___ Data supplied
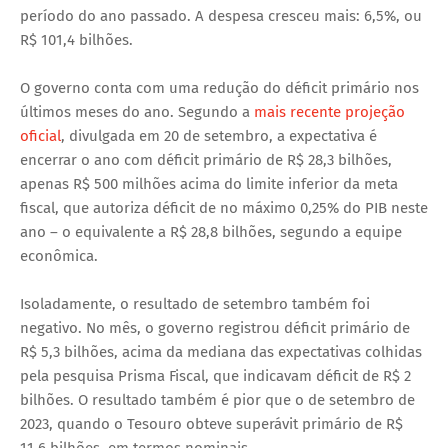
período do ano passado. A despesa cresceu mais: 6,5%, ou
R$ 101,4 bilhões.
O governo conta com uma redução do déficit primário nos
últimos meses do ano. Segundo a
mais recente projeção
oficial
, divulgada em 20 de setembro, a expectativa é
encerrar o ano com déficit primário de R$ 28,3 bilhões,
apenas R$ 500 milhões acima do limite inferior da meta
fiscal, que autoriza déficit de no máximo 0,25% do PIB neste
ano – o equivalente a R$ 28,8 bilhões, segundo a equipe
econômica.
Isoladamente, o resultado de setembro também foi
negativo. No mês, o governo registrou déficit primário de
R$ 5,3 bilhões, acima da mediana das expectativas colhidas
pela pesquisa Prisma Fiscal, que indicavam déficit de R$ 2
bilhões. O resultado também é pior que o de setembro de
2023, quando o Tesouro obteve superávit primário de R$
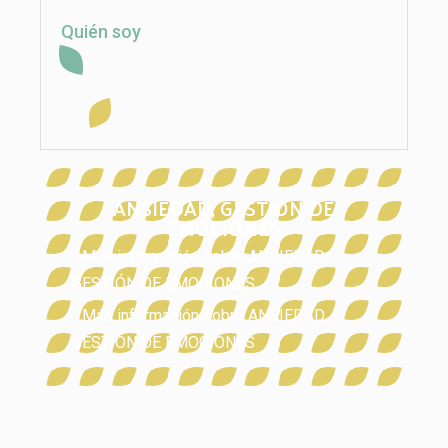
Quién soy
ANSIEDAD
,
GESTIÓN DE
EMOCIONES
Más información sobre
ANSIEDAD
,
GESTIÓN DE EMOCIONES
Más información sobre
ANSIEDAD
,
GESTIÓN DE EMOCIONES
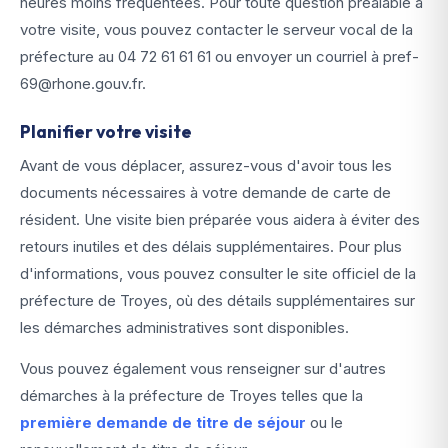
heures moins fréquentées. Pour toute question préalable à
votre visite, vous pouvez contacter le serveur vocal de la
préfecture au 04 72 61 61 61 ou envoyer un courriel à pref-
69@rhone.gouv.fr.
Planifier votre visite
Avant de vous déplacer, assurez-vous d'avoir tous les
documents nécessaires à votre demande de carte de
résident. Une visite bien préparée vous aidera à éviter des
retours inutiles et des délais supplémentaires. Pour plus
d'informations, vous pouvez consulter le site officiel de la
préfecture de Troyes, où des détails supplémentaires sur
les démarches administratives sont disponibles.
Vous pouvez également vous renseigner sur d'autres
démarches à la préfecture de Troyes telles que la
première demande de titre de séjour
ou le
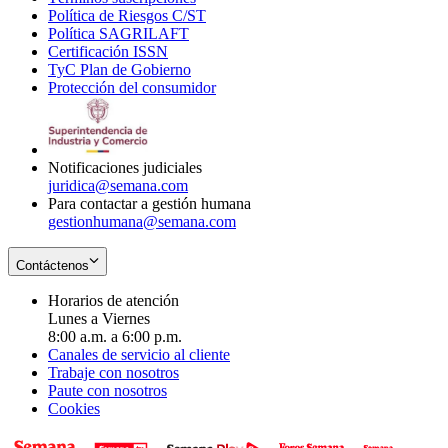
Política de Riesgos C/ST
window
in
Opens
new
Política SAGRILAFT
Opens
new
in
window
Certificación ISSN
Opens
in
window
new
TyC Plan de Gobierno
in
new
Opens
window
Protección del consumidor
new
window
in
Opens
window
new
in
window
new
window
Notificaciones judiciales
juridica@semana.com
Para contactar a gestión humana
gestionhumana@semana.com
Contáctenos
Horarios de atención
Lunes a Viernes
8:00 a.m. a 6:00 p.m.
Canales de servicio al cliente
Trabaje con nosotros
Paute con nosotros
Cookies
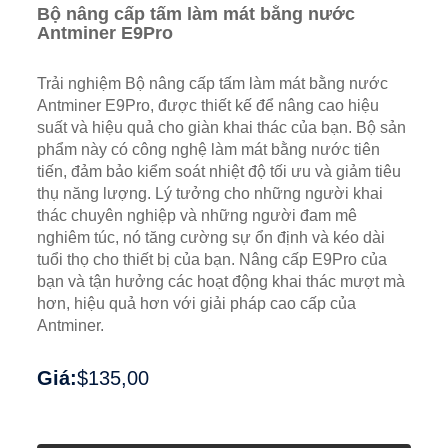
Bộ nâng cấp tấm làm mát bằng nước
Antminer E9Pro
Trải nghiệm Bộ nâng cấp tấm làm mát bằng nước
Antminer E9Pro, được thiết kế để nâng cao hiệu
suất và hiệu quả cho giàn khai thác của bạn. Bộ sản
phẩm này có công nghệ làm mát bằng nước tiên
tiến, đảm bảo kiểm soát nhiệt độ tối ưu và giảm tiêu
thụ năng lượng. Lý tưởng cho những người khai
thác chuyên nghiệp và những người đam mê
nghiêm túc, nó tăng cường sự ổn định và kéo dài
tuổi thọ cho thiết bị của bạn. Nâng cấp E9Pro của
bạn và tận hưởng các hoạt động khai thác mượt mà
hơn, hiệu quả hơn với giải pháp cao cấp của
Antminer.
Giá:
$135,00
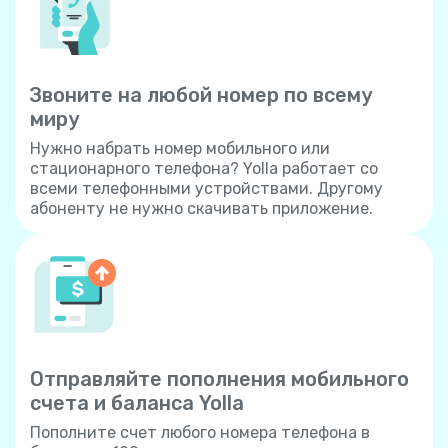
Звоните на любой номер по всему
миру
Нужно набрать номер мобильного или
стационарного телефона? Yolla работает со
всеми телефонными устройствами. Другому
абоненту не нужно скачивать приложение.
Отправляйте пополнения мобильного
счета и баланса Yolla
Пополните счет любого номера телефона в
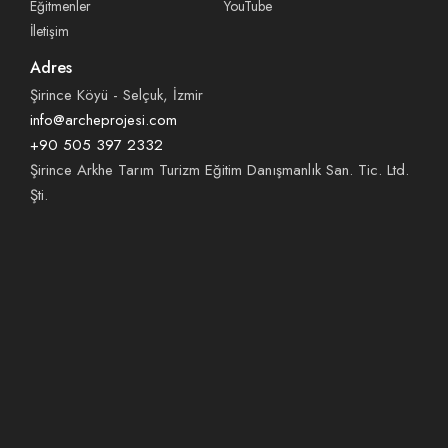
Eğitmenler
YouTube
İletişim
Adres
Şirince Köyü - Selçuk, İzmir
info@archeprojesi.com
+90 505 397 2332
Şirince Arkhe Tarım Turizm Eğitim Danışmanlık San. Tic. Ltd.
Şti.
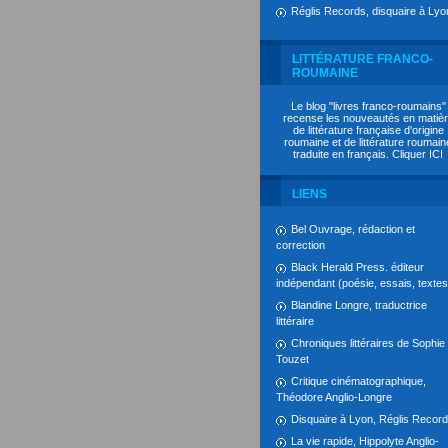
Réglis Records, disquaire à Lyo
LITTÉRATURE FRANCO-
ROUMAINE
Le blog "livres franco-roumains"
recense les nouveautés en matiè
de littérature française d'origine
roumaine et de littérature roumain
traduite en français. Cliquer
ICI
LIENS
Bel Ouvrage, rédaction et
correction
Black Herald Press. éditeur
indépendant (poésie, essais, textes.
Blandine Longre, traductrice
littéraire
Chroniques littéraires de Sophie
Touzet
Critique cinématographique,
Théodore Anglio-Longre
Disquaire à Lyon, Réglis Recor
La vie rapide, Hippolyte Anglio-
______
■ Task objective ■
List every line in the data that contains the word "votre". Case counts.

■ Result of this task ■
votre visite, vous pouvez contacter le serveur vocal de la
Planifier votre visite
documents nécessaires à votre demande de carte de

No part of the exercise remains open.